> _Activity_:
Transcribe each of the entries exactly.

** Records provided follows **

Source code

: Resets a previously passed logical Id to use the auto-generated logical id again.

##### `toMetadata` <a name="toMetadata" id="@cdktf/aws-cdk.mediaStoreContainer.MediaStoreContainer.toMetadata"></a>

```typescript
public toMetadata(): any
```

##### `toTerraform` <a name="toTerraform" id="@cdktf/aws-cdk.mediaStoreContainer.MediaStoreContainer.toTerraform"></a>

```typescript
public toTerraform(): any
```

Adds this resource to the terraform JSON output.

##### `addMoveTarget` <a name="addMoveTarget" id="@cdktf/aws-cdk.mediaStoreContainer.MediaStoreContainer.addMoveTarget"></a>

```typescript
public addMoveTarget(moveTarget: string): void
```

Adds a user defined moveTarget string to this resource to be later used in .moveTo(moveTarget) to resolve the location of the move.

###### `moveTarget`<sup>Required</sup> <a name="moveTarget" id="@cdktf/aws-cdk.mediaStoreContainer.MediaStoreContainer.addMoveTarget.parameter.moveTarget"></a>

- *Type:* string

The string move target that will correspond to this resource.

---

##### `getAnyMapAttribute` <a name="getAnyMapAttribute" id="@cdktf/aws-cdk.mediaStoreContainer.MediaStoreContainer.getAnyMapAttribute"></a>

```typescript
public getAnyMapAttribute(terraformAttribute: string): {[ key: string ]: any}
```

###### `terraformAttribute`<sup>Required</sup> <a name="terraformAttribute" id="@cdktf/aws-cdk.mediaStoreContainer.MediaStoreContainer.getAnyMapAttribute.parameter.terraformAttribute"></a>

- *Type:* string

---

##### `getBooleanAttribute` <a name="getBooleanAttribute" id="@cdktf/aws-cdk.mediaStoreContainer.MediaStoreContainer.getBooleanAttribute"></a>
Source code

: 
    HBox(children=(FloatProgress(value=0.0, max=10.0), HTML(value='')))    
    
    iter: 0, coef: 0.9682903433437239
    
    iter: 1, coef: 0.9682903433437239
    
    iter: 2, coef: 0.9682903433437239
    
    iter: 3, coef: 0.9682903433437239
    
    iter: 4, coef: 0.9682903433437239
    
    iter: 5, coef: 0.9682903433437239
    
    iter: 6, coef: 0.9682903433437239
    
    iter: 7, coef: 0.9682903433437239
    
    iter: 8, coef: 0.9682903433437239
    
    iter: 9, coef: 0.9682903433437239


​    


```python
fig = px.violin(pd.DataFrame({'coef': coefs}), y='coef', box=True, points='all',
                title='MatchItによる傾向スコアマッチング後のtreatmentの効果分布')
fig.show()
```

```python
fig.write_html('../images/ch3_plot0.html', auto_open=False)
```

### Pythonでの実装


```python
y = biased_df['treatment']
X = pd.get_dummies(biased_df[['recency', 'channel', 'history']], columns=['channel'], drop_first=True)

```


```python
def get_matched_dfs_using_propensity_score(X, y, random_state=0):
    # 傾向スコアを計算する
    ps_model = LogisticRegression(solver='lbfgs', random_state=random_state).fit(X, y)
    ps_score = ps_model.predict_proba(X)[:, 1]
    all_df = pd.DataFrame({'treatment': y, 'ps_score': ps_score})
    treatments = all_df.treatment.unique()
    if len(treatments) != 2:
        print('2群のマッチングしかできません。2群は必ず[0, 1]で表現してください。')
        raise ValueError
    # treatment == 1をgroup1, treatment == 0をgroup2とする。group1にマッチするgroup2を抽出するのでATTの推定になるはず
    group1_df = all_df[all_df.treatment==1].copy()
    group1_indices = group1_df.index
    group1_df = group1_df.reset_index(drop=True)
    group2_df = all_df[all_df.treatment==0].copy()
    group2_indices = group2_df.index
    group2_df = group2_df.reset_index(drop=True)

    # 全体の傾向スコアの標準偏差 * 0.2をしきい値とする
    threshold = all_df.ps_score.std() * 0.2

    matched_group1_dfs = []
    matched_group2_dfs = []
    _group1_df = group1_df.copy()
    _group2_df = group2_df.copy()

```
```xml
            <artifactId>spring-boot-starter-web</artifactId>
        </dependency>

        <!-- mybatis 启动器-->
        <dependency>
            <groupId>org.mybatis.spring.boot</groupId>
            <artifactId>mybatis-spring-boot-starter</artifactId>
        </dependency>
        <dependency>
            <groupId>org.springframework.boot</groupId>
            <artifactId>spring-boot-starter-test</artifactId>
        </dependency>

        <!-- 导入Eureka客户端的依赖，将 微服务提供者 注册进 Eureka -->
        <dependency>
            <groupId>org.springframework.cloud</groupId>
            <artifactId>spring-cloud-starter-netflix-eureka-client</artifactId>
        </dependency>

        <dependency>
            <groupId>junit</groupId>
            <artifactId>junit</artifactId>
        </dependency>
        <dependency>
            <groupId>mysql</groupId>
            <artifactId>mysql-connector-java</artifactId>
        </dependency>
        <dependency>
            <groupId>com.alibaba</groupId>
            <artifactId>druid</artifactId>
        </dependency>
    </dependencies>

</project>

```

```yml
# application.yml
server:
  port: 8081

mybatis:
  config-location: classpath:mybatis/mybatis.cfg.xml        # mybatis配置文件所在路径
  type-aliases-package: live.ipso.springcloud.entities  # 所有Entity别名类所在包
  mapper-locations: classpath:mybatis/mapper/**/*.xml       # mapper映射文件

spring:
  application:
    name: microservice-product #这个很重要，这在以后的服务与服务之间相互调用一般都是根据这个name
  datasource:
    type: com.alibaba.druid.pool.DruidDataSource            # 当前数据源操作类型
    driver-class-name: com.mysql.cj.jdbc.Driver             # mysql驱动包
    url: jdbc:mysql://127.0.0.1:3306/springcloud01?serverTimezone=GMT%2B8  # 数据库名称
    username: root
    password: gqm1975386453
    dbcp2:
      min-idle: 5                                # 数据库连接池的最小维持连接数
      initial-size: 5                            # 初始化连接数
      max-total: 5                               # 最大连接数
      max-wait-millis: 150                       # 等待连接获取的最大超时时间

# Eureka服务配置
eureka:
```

** End of Records provided **

> _Final answer_:
Source code

: Resets a previously passed logical Id to use the auto-generated logical id again.

##### `toMetadata` <a name="toMetadata" id="@cdktf/aws-cdk.mediaStoreContainer.MediaStoreContainer.toMetadata"></a>

```typescript
public toMetadata(): any
```

##### `toTerraform` <a name="toTerraform" id="@cdktf/aws-cdk.mediaStoreContainer.MediaStoreContainer.toTerraform"></a>

```typescript
public toTerraform(): any
```

Adds this resource to the terraform JSON output.

##### `addMoveTarget` <a name="addMoveTarget" id="@cdktf/aws-cdk.mediaStoreContainer.MediaStoreContainer.addMoveTarget"></a>

```typescript
public addMoveTarget(moveTarget: string): void
```

Adds a user defined moveTarget string to this resource to be later used in .moveTo(moveTarget) to resolve the location of the move.

###### `moveTarget`<sup>Required</sup> <a name="moveTarget" id="@cdktf/aws-cdk.mediaStoreContainer.MediaStoreContainer.addMoveTarget.parameter.moveTarget"></a>

- *Type:* string

The string move target that will correspond to this resource.

---

##### `getAnyMapAttribute` <a name="getAnyMapAttribute" id="@cdktf/aws-cdk.mediaStoreContainer.MediaStoreContainer.getAnyMapAttribute"></a>

```typescript
public getAnyMapAttribute(terraformAttribute: string): {[ key: string ]: any}
```

###### `terraformAttribute`<sup>Required</sup> <a name="terraformAttribute" id="@cdktf/aws-cdk.mediaStoreContainer.MediaStoreContainer.getAnyMapAttribute.parameter.terraformAttribute"></a>

- *Type:* string

---

##### `getBooleanAttribute` <a name="getBooleanAttribute" id="@cdktf/aws-cdk.mediaStoreContainer.MediaStoreContainer.getBooleanAttribute"></a>
Source code

: 
    HBox(children=(FloatProgress(value=0.0, max=10.0), HTML(value='')))    
    
    iter: 0, coef: 0.9682903433437239
    
    iter: 1, coef: 0.9682903433437239
    
    iter: 2, coef: 0.9682903433437239
    
    iter: 3, coef: 0.9682903433437239
    
    iter: 4, coef: 0.9682903433437239
    
    iter: 5, coef: 0.9682903433437239
    
    iter: 6, coef: 0.9682903433437239
    
    iter: 7, coef: 0.9682903433437239
    
    iter: 8, coef: 0.9682903433437239
    
    iter: 9, coef: 0.9682903433437239


​    


```python
fig = px.violin(pd.DataFrame({'coef': coefs}), y='coef', box=True, points='all',
                title='MatchItによる傾向スコアマッチング後のtreatmentの効果分布')
fig.show()
```

```python
fig.write_html('../images/ch3_plot0.html', auto_open=False)
```

### Pythonでの実装


```python
y = biased_df['treatment']
X = pd.get_dummies(biased_df[['recency', 'channel', 'history']], columns=['channel'], drop_first=True)

```


```python
def get_matched_dfs_using_propensity_score(X, y, random_state=0):
    # 傾向スコアを計算する
    ps_model = LogisticRegression(solver='lbfgs', random_state=random_state).fit(X, y)
    ps_score = ps_model.predict_proba(X)[:, 1]
    all_df = pd.DataFrame({'treatment': y, 'ps_score': ps_score})
    treatments = all_df.treatment.unique()
    if len(treatments) != 2:
        print('2群のマッチングしかできません。2群は必ず[0, 1]で表現してください。')
        raise ValueError
    # treatment == 1をgroup1, treatment == 0をgroup2とする。group1にマッチするgroup2を抽出するのでATTの推定になるはず
    group1_df = all_df[all_df.treatment==1].copy()
    group1_indices = group1_df.index
    group1_df = group1_df.reset_index(drop=True)
    group2_df = all_df[all_df.treatment==0].copy()
    group2_indices = group2_df.index
    group2_df = group2_df.reset_index(drop=True)

    # 全体の傾向スコアの標準偏差 * 0.2をしきい値とする
    threshold = all_df.ps_score.std() * 0.2

    matched_group1_dfs = []
    matched_group2_dfs = []
    _group1_df = group1_df.copy()
    _group2_df = group2_df.copy()

```
```xml
            <artifactId>spring-boot-starter-web</artifactId>
        </dependency>

        <!-- mybatis 启动器-->
        <dependency>
            <groupId>org.mybatis.spring.boot</groupId>
            <artifactId>mybatis-spring-boot-starter</artifactId>
        </dependency>
        <dependency>
            <groupId>org.springframework.boot</groupId>
            <artifactId>spring-boot-starter-test</artifactId>
        </dependency>

        <!-- 导入Eureka客户端的依赖，将 微服务提供者 注册进 Eureka -->
        <dependency>
            <groupId>org.springframework.cloud</groupId>
            <artifactId>spring-cloud-starter-netflix-eureka-client</artifactId>
        </dependency>

        <dependency>
            <groupId>junit</groupId>
            <artifactId>junit</artifactId>
        </dependency>
        <dependency>
            <groupId>mysql</groupId>
            <artifactId>mysql-connector-java</artifactId>
        </dependency>
        <dependency>
            <groupId>com.alibaba</groupId>
            <artifactId>druid</artifactId>
        </dependency>
    </dependencies>

</project>

```

```yml
# application.yml
server:
  port: 8081

mybatis:
  config-location: classpath:mybatis/mybatis.cfg.xml        # mybatis配置文件所在路径
  type-aliases-package: live.ipso.springcloud.entities  # 所有Entity别名类所在包
  mapper-locations: classpath:mybatis/mapper/**/*.xml       # mapper映射文件

spring:
  application:
    name: microservice-product #这个很重要，这在以后的服务与服务之间相互调用一般都是根据这个name
  datasource:
    type: com.alibaba.druid.pool.DruidDataSource            # 当前数据源操作类型
    driver-class-name: com.mysql.cj.jdbc.Driver             # mysql驱动包
    url: jdbc:mysql://127.0.0.1:3306/springcloud01?serverTimezone=GMT%2B8  # 数据库名称
    username: root
    password: gqm1975386453
    dbcp2:
      min-idle: 5                                # 数据库连接池的最小维持连接数
      initial-size: 5                            # 初始化连接数
      max-total: 5                               # 最大连接数
      max-wait-millis: 150                       # 等待连接获取的最大超时时间

# Eureka服务配置
eureka:
```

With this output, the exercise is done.